MethOxyfluraNe in InTerventiOnal Radiology (MONITOR): A randomised controlled trial.

INTRODUCTION: Procedural sedation and pain management in interventional radiology (IR) are of critical importance to successful outcomes but remain under-researched. Methoxyflurane has been previously used in some minor procedures with several advantages including rapid onset and offset and a good safety profile. The purpose of this study was to evaluate methoxyflurane for procedures in IR. METHODS: A randomised, double-blind, placebo-controlled trial was performed between October 2021 and November 2022. Patients presenting for portacath insertion, portacath removal or solid organ biopsy were randomised to either methoxyflurane or placebo. Three hundred and fourteen patients were enrolled in total.
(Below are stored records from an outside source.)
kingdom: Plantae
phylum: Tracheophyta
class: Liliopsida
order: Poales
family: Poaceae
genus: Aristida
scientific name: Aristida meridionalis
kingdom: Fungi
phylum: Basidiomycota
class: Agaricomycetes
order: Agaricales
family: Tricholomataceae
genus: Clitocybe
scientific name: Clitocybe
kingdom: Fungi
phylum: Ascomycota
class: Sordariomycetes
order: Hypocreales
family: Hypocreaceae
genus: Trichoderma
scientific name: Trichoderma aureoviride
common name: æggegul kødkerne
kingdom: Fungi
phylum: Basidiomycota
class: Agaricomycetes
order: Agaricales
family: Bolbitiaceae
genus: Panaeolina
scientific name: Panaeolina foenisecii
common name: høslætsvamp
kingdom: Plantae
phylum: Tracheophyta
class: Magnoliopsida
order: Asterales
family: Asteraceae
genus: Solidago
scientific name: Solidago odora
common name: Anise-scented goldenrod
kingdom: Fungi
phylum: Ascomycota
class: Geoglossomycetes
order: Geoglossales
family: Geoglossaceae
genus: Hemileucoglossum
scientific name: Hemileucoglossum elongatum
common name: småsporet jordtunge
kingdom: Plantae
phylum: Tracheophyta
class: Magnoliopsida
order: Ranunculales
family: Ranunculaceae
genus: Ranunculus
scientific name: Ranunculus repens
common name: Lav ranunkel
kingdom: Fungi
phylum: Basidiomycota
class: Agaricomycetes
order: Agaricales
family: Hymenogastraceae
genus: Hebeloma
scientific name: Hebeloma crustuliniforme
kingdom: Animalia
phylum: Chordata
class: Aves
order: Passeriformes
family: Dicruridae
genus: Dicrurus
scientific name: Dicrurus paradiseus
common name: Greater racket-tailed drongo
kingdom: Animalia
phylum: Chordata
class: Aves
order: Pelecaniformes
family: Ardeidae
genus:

Patients were supplied with one Penthrox inhaler containing either 3 mL methoxyflurane or placebo. The primary endpoints of the study were change in pain and anxiety scores compared with baseline, measured on a standardised visual analogue scale (VAS) pre-procedure, at 5-min intervals during the procedure and post-procedure. Baselines scores were controlled for in the statistical analysis. Safety analysis was also performed. RESULTS: One hundred and sixty-nine patients received methoxyflurane and 145 received placebo. Baseline characteristics were similar between the two groups. The methoxyflurane group had lower pain and anxiety scores throughout the procedure (P < 0.001) with 2.5 times less pain (VAS 1.08/10) and 1.6 times less anxiety (VAS 0.97/10) on average. Lower post-procedure pain (mean 0.72 vs 1.44; P < 0.001) and anxiety (mean 0.55 vs 1.13; P = 0.008) were also observed with methoxyflurane. There were no drug or major procedure-related adverse events. CONCLUSION: The results of this study suggest that methoxyflurane provides safe and effective analgesia and anxiolysis for some procedures in IR.